**TASK**
Could you find every line in the entries below that holds the word "none" and copy it?

**Stored data entries**
[Start of Attachment]
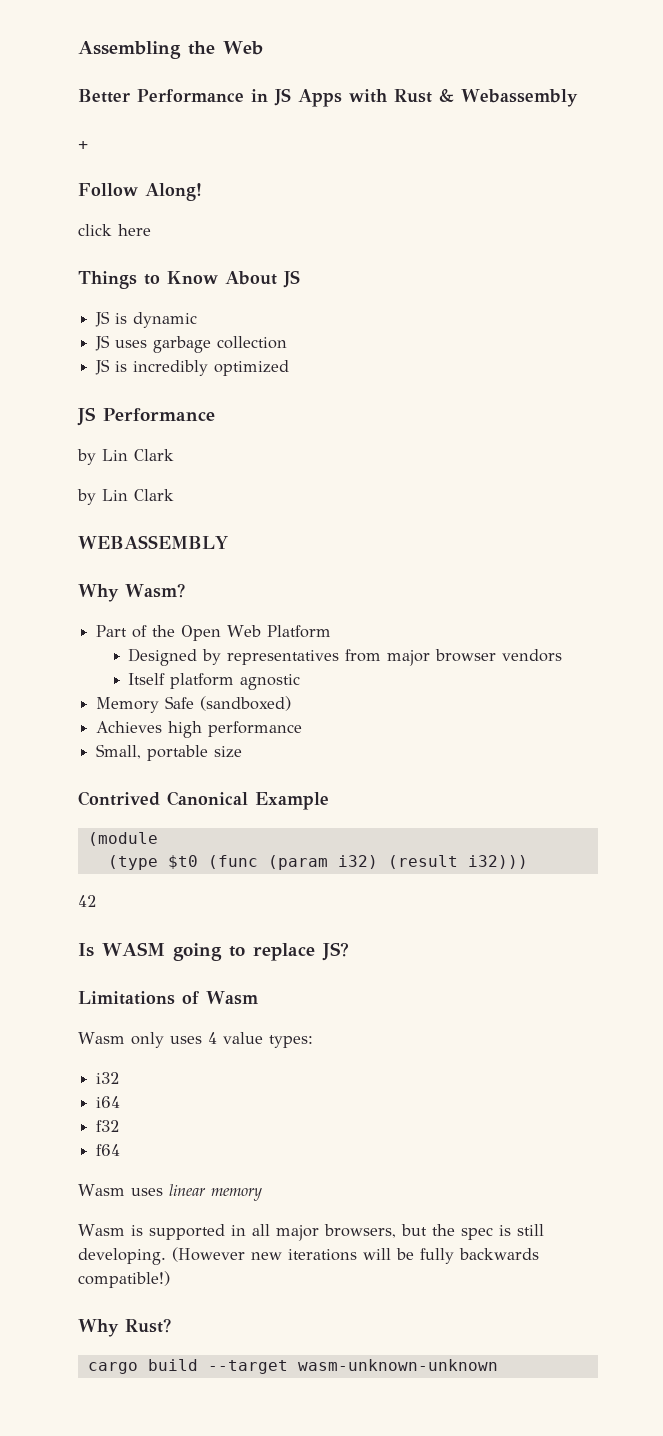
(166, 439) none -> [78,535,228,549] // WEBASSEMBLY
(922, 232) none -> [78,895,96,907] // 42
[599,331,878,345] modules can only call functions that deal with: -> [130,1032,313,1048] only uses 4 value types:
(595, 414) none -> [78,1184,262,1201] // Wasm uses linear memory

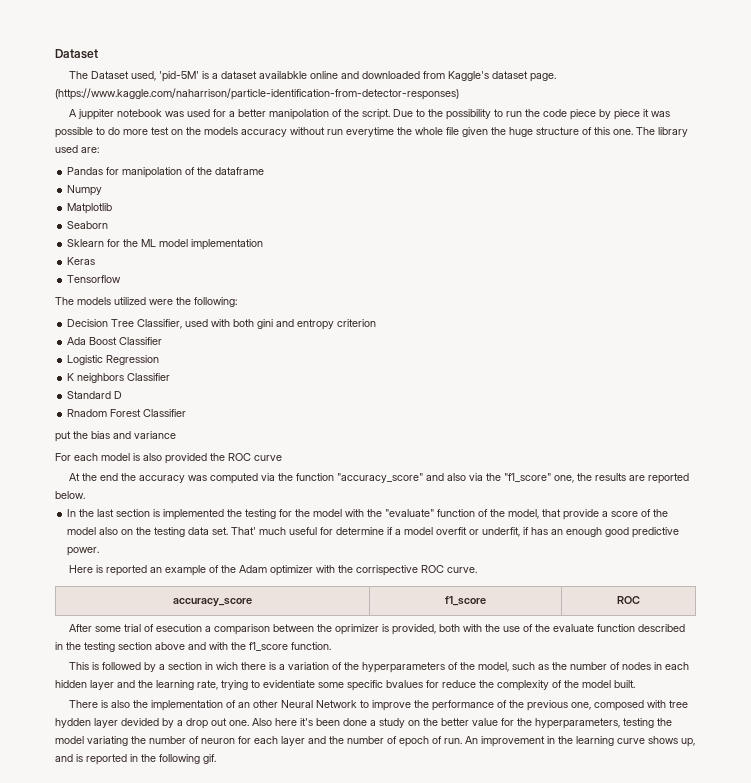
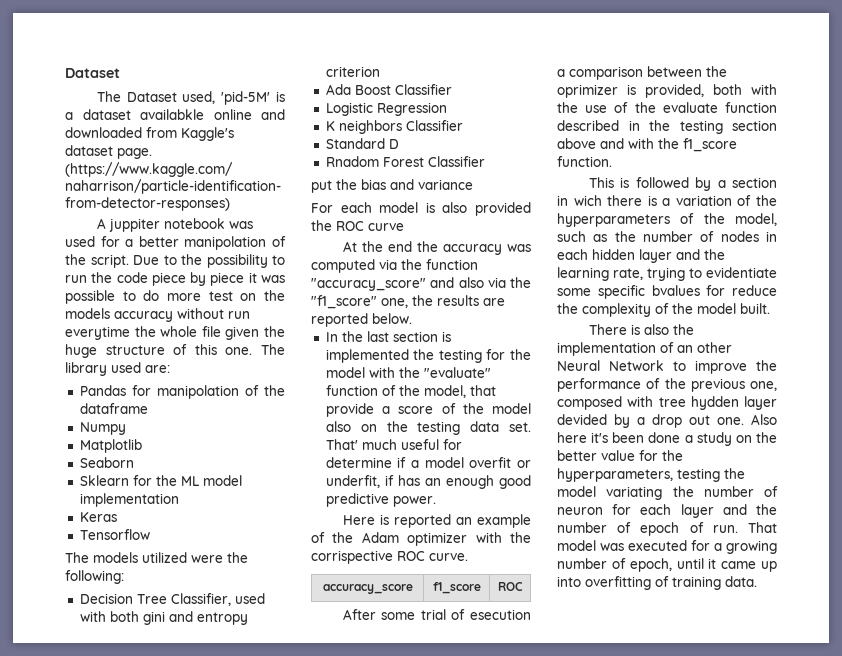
[465,736,695,747] [55,754,216,765] An improvement in the learning curve shows up, and is reported in the following gif. -> [748,522,777,533] [557,540,777,554] [557,558,777,572] [557,576,757,590] That model was executed for a growing number of epoch, until it came up into overfitting of training data.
[End of Attachment]
**SOLUTION FOR THIS TASK**
(166, 439) none -> [78,535,228,549] // WEBASSEMBLY
(922, 232) none -> [78,895,96,907] // 42
(595, 414) none -> [78,1184,262,1201] // Wasm uses linear memory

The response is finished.